Dataset records
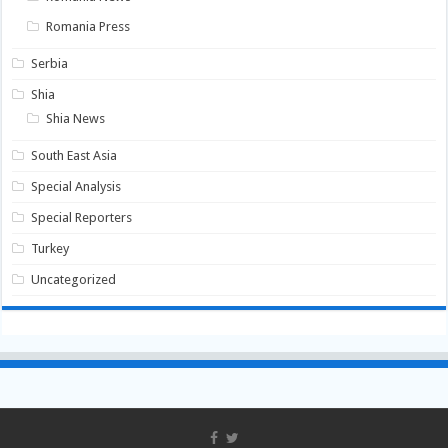
Romania Press
Serbia
Shia
Shia News
South East Asia
Special Analysis
Special Reporters
Turkey
Uncategorized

### ASSIGNED TASK
Of the lines in the data above, some may include the word "Special"; state how many, with no added words.

### EXERCISE RESPONSE
2